Ruixiang Sun, Hongyu Zang, 01 May 2024

   

In the cooperation of our lab and DreamFold AI, we designed a novel Visual Model-Based Reinforcement Learning (MBRL) approach to address the issue of non-essential noise in pixel-based observations by applying a spatio-temporal masking strategy and a bisimulation principle, enabling the world model to effectively capture endogenous, task-specific features. Furthermore, we developed a Hybrid Recurrent State-Space Model (HRSSM) structure to enhance state representation robustness, resolving instabilities commonly encountered during the joint training of representations, dynamics, and policy.

Visual MBRL promises to encapsulate agent's knowledge about the underlying dynamics of the environment, enabling learning a world model as a useful planner. However, top MBRL agents such as Dreamer often struggle with visual pixel-based inputs in the presence of exogenous or irrelevant noise in the observation space, due to failure to capture task-specific features while filtering out irrelevant spatio-temporal details.

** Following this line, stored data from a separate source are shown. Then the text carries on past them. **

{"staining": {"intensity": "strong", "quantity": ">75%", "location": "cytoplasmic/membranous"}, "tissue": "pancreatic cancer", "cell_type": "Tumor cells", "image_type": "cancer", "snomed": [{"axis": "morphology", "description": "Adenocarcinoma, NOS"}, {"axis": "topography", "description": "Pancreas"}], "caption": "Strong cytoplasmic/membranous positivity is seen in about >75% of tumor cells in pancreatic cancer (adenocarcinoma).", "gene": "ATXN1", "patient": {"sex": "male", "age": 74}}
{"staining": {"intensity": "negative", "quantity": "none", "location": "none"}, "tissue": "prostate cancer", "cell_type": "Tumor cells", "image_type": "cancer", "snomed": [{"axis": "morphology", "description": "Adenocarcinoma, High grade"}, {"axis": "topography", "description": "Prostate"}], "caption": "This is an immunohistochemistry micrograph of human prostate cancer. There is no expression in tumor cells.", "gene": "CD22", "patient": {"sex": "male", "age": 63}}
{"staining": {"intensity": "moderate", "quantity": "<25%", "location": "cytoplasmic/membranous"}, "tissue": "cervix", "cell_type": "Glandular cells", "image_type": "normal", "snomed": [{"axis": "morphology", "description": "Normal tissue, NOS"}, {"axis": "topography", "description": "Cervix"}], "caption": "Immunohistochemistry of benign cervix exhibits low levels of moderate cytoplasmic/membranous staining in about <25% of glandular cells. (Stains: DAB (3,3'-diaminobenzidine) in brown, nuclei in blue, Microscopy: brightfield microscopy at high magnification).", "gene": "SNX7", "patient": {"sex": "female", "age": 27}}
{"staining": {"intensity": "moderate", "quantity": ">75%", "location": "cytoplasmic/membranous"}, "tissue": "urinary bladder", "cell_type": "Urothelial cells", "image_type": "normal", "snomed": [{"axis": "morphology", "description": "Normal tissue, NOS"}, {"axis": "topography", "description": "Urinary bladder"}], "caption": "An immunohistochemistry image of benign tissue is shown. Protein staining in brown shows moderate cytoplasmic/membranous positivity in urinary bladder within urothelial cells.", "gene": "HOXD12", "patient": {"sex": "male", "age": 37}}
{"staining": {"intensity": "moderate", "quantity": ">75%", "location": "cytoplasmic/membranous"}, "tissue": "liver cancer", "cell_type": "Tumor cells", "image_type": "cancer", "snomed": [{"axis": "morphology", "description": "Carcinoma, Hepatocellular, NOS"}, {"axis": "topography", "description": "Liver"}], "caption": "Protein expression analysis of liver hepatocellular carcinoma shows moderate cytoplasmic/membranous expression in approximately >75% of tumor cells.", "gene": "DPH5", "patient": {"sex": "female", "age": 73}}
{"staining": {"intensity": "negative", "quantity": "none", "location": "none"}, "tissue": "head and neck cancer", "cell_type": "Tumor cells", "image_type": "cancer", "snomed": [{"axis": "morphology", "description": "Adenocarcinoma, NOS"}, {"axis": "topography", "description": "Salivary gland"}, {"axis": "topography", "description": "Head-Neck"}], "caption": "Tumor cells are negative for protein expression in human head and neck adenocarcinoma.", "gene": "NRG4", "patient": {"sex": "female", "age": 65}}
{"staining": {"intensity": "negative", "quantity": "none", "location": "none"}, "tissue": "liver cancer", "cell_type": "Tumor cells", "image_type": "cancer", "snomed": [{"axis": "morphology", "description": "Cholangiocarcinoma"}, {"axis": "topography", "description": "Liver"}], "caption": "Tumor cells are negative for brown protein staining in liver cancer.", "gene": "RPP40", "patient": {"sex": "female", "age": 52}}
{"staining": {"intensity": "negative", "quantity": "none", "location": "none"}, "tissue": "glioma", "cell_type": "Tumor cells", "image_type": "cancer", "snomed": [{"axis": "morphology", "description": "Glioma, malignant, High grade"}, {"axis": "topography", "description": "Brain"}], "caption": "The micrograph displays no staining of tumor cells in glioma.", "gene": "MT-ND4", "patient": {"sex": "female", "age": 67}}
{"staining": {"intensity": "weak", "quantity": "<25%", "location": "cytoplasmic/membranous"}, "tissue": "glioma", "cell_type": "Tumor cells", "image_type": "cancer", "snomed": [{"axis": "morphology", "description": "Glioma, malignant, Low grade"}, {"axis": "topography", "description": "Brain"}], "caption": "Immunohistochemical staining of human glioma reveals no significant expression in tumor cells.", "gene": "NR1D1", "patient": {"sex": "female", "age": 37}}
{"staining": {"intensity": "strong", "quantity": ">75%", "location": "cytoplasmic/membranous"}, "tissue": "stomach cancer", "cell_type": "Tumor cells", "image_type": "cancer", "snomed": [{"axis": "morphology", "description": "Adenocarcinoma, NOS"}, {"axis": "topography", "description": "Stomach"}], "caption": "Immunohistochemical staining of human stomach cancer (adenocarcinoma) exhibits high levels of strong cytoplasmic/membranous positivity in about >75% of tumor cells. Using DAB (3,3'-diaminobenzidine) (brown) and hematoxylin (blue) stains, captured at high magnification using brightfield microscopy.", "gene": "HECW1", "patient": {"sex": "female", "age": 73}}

To tackle this problem, we apply a spatio-temporal masking strategy, a bisimulation principle, combined with latent reconstruction, to capture endogenous task-specific aspects of the environment for world models, effectively eliminating non-essential information. Joint training of representations, dynamics, and policy often leads to instabilities. To further address this issue, we develop a Hybrid Recurrent State-Space Model (HRSSM) structure, enhancing state representation robustness for effective policy learning. Our empirical evaluation demonstrates significant performance improvements over existing methods in a range of visually complex control tasks such as Maniskill with exogenous distractors from the Matterport environment.